--- ARBEITSAUFTRÄGE ---
**A)** Schreibe den Abschnitt des Zeitungsberichts von „Die Polizei konnte“ bis „von Faserspuren, ausstehen.“ ab. Ersetze darin „September“ durch „Oktober“.
**B)** Führe den Zeitungsbericht über die Ermittlungen gegen den Wentorfer im Anschluss an seinen letzten Satz weiter.

--- AUSGANGSTEXT ---
Anklage im Herbst

Vergewaltigung: Wentorfer in drei Fällen unter Verdacht

Reinbek (amü). Seit 3. Juni sitzt Stephan H. (28) in Lübeck-Lauerhof in Untersuchungshaft. Sein genetischer Fingerabdruck hatte ihn hinter Gitter gebracht.

Die Polizei konnte dem Wentorfer wie berichtet eindeutig nachweisen, dass er am 28. März 2010 nach einer Ü-30-Party in Reinbek eine Frau vergewaltigt hatte. Inzwischen wird in drei Fällen gegen ihn ermittelt, sagte ein Sprecher der Oberstaatsanwaltschaft Lübeck gestern auf Anfrage unserer Zeitung. Mit einer Anklage sei jedoch nicht vor September zu rechnen, da noch Analysen, zum Beispiel von Faserspuren, ausstehen.

--- AUFGEFÜHRTE DATENSÄTZE ---
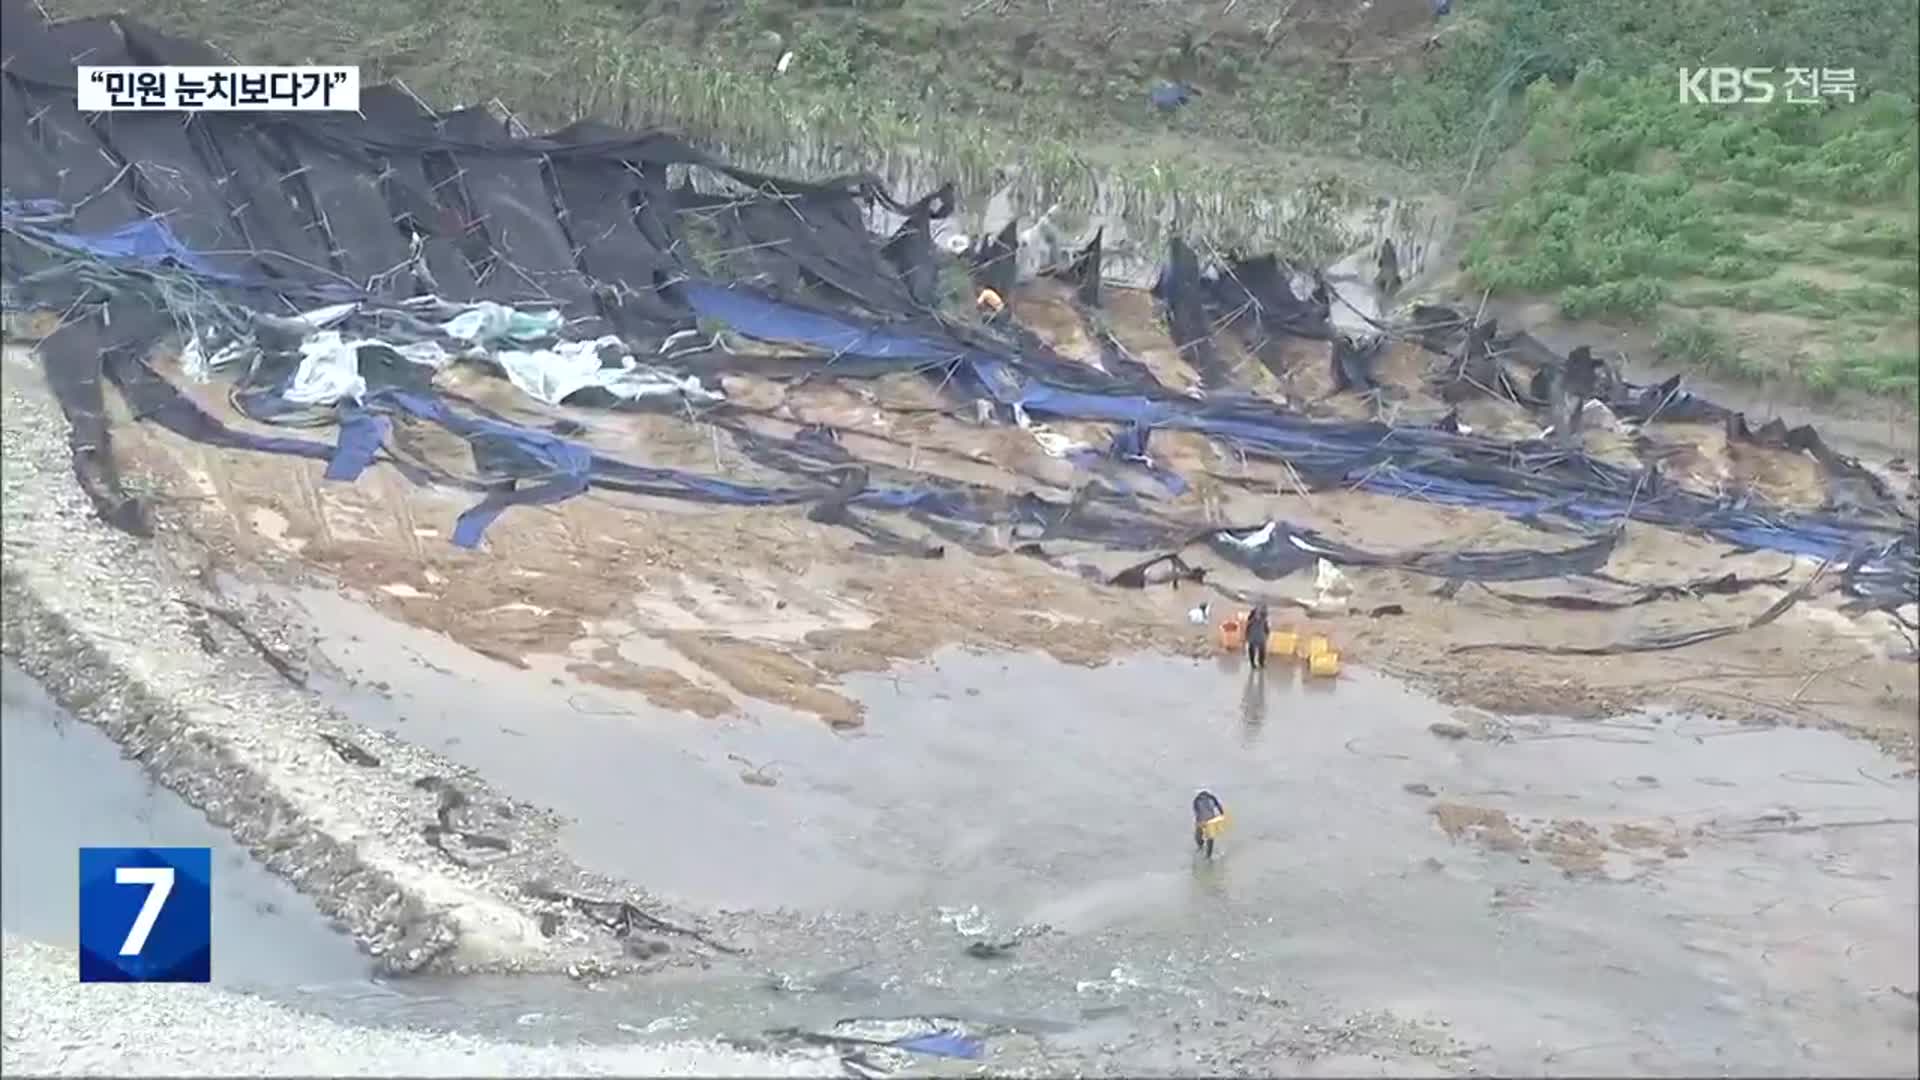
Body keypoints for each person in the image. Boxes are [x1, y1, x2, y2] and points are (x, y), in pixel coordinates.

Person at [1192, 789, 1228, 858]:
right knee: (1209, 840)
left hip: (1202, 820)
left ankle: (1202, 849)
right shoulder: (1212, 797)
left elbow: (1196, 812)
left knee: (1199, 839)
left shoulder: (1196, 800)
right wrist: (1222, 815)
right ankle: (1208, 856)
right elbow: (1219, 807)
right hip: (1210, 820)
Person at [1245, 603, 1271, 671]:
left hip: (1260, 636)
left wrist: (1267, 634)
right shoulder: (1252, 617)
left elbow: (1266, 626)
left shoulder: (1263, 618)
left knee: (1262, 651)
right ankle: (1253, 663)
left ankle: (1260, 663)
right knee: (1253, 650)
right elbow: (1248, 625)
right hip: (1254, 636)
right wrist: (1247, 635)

--- LÖSUNGEN ---
**A)**
Die Polizei konnte dem Wentorfer wie berichtet eindeutig nachweisen, dass er am 28. März 2010 nach einer Ü-30-Party in Reinbek eine Frau vergewaltigt hatte. Inzwischen wird in drei Fällen gegen ihn ermittelt, sagte ein Sprecher der Oberstaatsanwaltschaft Lübeck gestern auf Anfrage unserer Zeitung. Mit einer Anklage sei jedoch nicht vor Oktober zu rechnen, da noch Analysen, zum Beispiel von Faserspuren, ausstehen.

**B)**
Stephan H. konnte nach einem DNA-Test zunächst nur eine Tat nachgewiesen werden, so dass nicht auszuschließen war, dass noch ein weiterer Täter auf freiem Fuß ist. Inzwischen richte sich das Verfahren in drei Fällen gegen ihn. Am 2. Februar 2010 wurde eine 30-Jährige in der Nähe des Bahnhofs in Reinbek vergewaltigt. Bei einem weiteren Überfall am 20. März 2011 an der Kirchenallee alarmierten Anwohner rechtzeitig die Polizei. Sie hatten die Schreie einer 38-Jährigen gehört.

Der Serientäter wurde am 29. Mai von Ermittlern der Polizei verhaftet, als er an der Klosterbergenstraße wieder ein Opfer überfallen hatte.